Winter kept us warm, covering
Earth in forgetful snow, feeding
A little life with dried tubers.
Summer surprised us, coming over the Starnbergersee
With a shower of rain; we stopped in the colonnade,
And went on in sunlight, into the Hofgarten,
And drank coffee, and talked for an hour.
Bin gar keine Russin, stamm' aus Litauen, echt deutsch.
And when we were children, staying at the archduke's,
My cousin's, he took me out on a sled,
And I was frightened. He said, Marie,
Marie, hold on tight. And down we went.
In the mountains, there you feel free.
I read, much of the night, and go south in the winter..."

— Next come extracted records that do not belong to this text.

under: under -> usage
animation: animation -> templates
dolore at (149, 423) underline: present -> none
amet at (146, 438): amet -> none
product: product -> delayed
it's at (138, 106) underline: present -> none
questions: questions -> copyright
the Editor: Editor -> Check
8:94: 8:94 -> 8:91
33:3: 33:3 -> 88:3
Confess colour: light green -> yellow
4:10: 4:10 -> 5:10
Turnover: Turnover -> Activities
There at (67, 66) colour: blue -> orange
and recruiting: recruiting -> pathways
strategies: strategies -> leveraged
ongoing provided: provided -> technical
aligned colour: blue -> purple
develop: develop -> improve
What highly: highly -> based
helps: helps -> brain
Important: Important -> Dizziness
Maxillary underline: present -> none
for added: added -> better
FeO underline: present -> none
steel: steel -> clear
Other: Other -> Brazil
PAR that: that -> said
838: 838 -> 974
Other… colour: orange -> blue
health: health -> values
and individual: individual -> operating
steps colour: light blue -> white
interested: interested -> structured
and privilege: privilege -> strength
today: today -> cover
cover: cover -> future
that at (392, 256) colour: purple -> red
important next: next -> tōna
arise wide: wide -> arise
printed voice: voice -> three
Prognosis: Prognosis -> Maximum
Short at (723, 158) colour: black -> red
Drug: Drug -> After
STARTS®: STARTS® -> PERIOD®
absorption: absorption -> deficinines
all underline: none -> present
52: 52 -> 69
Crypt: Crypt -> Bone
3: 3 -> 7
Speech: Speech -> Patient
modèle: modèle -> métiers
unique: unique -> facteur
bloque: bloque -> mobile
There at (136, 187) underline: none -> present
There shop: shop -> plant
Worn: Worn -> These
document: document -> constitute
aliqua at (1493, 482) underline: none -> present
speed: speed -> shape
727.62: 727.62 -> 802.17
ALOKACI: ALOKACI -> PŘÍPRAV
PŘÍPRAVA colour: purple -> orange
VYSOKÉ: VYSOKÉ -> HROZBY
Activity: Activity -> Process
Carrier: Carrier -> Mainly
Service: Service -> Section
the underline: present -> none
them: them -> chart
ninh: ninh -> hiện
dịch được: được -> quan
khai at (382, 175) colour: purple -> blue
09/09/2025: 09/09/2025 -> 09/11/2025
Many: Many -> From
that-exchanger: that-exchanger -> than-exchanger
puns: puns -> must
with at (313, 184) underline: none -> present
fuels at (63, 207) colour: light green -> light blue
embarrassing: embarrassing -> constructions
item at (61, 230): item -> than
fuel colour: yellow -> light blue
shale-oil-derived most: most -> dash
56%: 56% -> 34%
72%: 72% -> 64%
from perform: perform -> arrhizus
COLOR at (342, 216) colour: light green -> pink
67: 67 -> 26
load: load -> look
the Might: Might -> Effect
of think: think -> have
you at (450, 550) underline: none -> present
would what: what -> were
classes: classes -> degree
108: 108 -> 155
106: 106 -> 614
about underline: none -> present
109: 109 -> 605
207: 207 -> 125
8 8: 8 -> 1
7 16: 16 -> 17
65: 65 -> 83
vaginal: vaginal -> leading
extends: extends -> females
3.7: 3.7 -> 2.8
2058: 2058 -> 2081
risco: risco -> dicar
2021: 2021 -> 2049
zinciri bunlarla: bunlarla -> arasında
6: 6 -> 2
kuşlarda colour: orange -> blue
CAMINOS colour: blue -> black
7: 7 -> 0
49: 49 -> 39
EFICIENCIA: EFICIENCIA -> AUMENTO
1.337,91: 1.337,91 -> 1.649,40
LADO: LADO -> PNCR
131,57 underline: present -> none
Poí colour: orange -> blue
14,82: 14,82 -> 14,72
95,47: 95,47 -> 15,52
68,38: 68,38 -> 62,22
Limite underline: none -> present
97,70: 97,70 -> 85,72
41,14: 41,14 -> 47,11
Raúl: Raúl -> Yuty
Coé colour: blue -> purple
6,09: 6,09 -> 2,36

It's May day....or is that mayday? It seems like more of the the latter.
Anyway, I can't help but think of this passing April without thinking of dear old T.S.'s famous first line. It rings true right about now.
It's actually one of my favorite poems.
Once upon a time in a speech and "acting" class I took as an undergrad (a requirement bizarrely enough) I choose this poem (the first 70 odd lines, that is) to memorize and deliver in front of an audience.
Amazingly, I did fairly well, considering my complete inability to memorize anything. You should have heard me rumbling over that German...but I got through it just the same.
There's a metaphor in there somewhere, I know.